Maybe we should consider doing that to all the big companies, although I’m not sure I’d trust lawmakers with it.

Anonymous Coward says:

Bing is better than google if you are looking
for videos in my opinion .one option is to ask google to sell off android as a separate company and allow people to use Microsoft or apple email address,s as a entry to the play store .
The problem is most people use android phones
and android apps and Google search
Consumers don’t feel they are getting ripped off by using Google
Google competes with apple in the phone market and Microsoft is dominant in the PC laptop market where it encourages user to use bing and the edge browser .

No one knows if new search engines to that use Ai will be popular
Gmail is free and at least google products are reliable and safe goggle does not sell off private user data to other companies
People have trust in google
Will people trust a new search engine in the same way ?

Arianity says:

About the only obvious move is to present a user choice screen of what search engine they want to use, which many users will see more as a nuisance than anything else. And… Europe already did this, and basically everyone still chose to use Google.

You say that like it’s a bad thing but… that seems fine? That’s exactly how it’s supposed to work.

The point of antitrust law (in the U.S.) is not that something can’t be a monopoly. It’s that they can’t abuse that position to do things like building moats. If people are legitimately opting into it because it’s the best, that’s working as intended. And that still has benefit, because now Google has more incentive to stay sharp, instead of relying on people being locked in. It’s not perfect, but it’s better than the moats.

The whole point of free markets is competition. Sometimes in that competition, someone will be head and shoulders above the rest. The important part is making sure that they hold onto that position by continuing to be the best, and not doing anti-consumer things like moats. Google hasn’t enshittified enough that people are willing to jump ship, but at least they’ll have the option now, if it continues to do so. That’s a win.

Some are arguing that this calls for a “breakup” of Google, but it’s also difficult to see. What in breaking up Google enables more successful search engines to hit the market?

There’s a few ways, depending on how far/disruptive you want to go. On the smaller side, simply barring it from locking itself in probably wouldn’t do much. But you could also break up it’s ad network stack. That is a big part of why it’s able to monetize so well compared to competitors- it’s vertically integrated. We might also see it affecting things like it’s recent exclusivity deal with Reddit.

And that’s not even getting into the most exciting part of this decision- precedent. The reason so many people thought this case was weak in the first place has been decades of feckless anti-trust. This case is far more exciting for what comes ahead.

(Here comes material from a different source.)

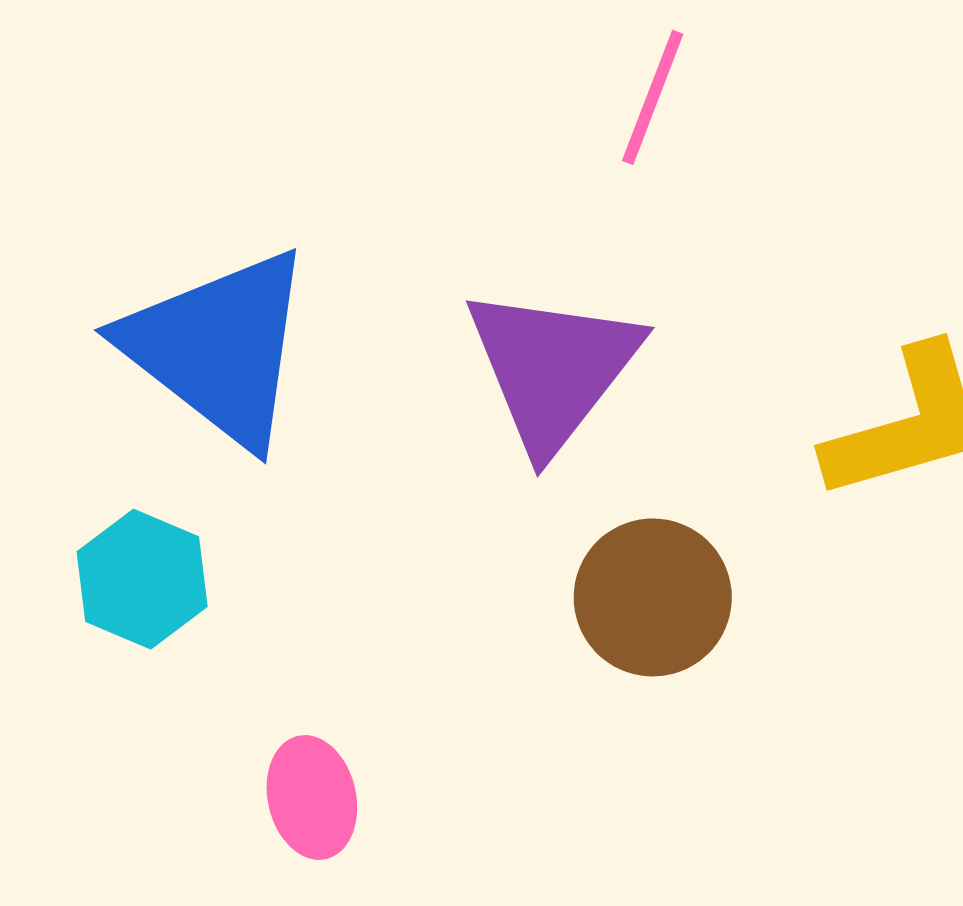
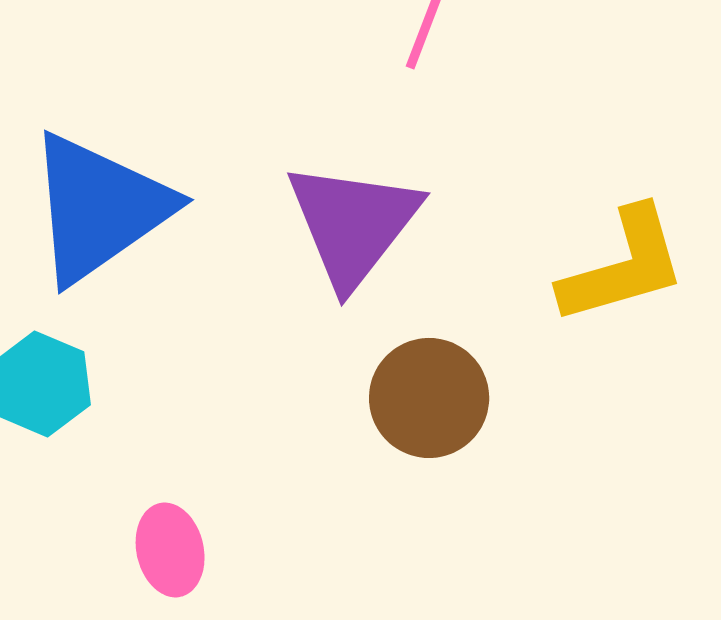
blue triangle: (218, 347) -> (99, 208), turned 47

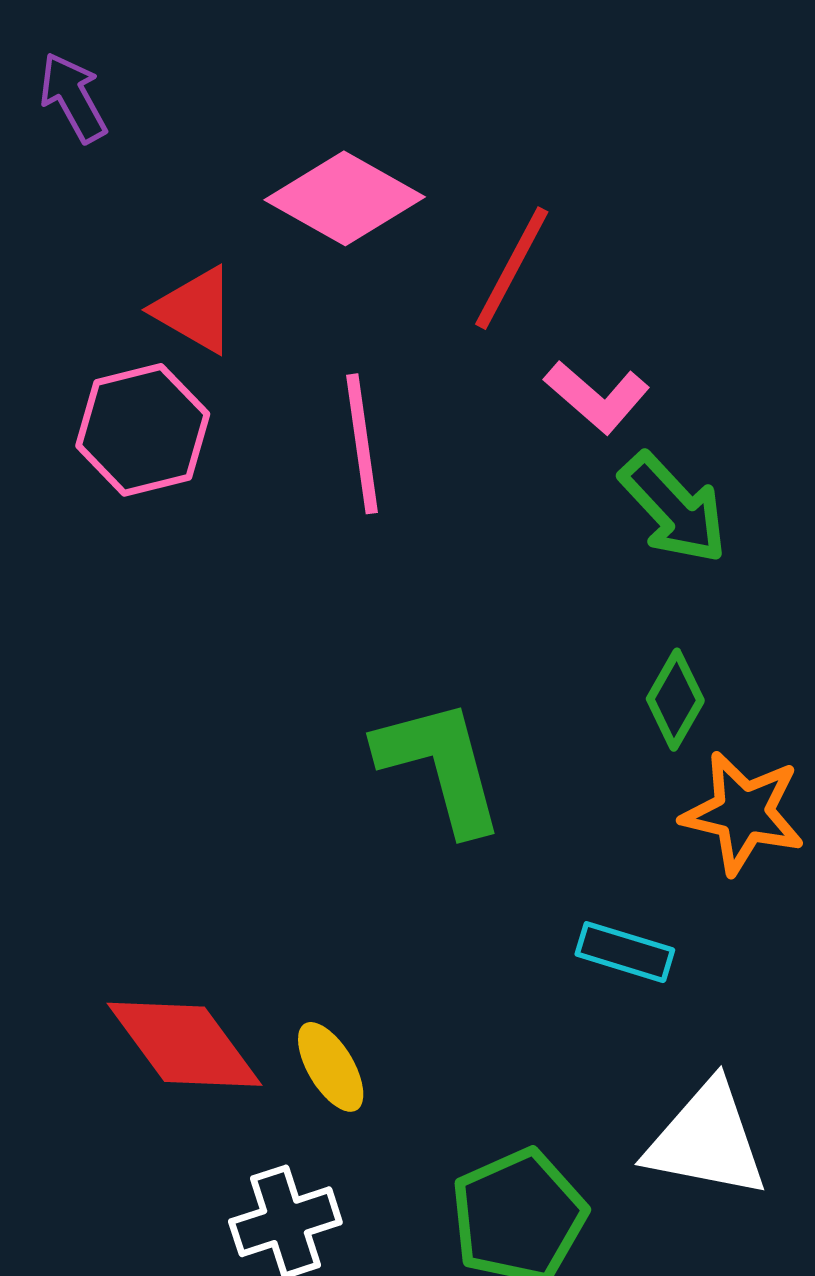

That said, there are things antitrust isn’t well suited to solve (it isn’t really intended to do anything about things like economies of scale- Google has a virtuous cycle where being the best means it has more access to data, which helps keep it the best, etc). But it’s still a win to get it to do what it’s supposed to, at least.

Anonymous Coward says:

Antitrust law is supposed to be about what is bad for consumers, not about chasing the attitude that “big=bad”.

Even if you accept the ridiculous assertion that changing the default search engine is hard (it takes a few seconds, and Google’s own search engine will tell you how to do it), the case still doesn’t seem to have found any harm to consumers. That should have been the end of it.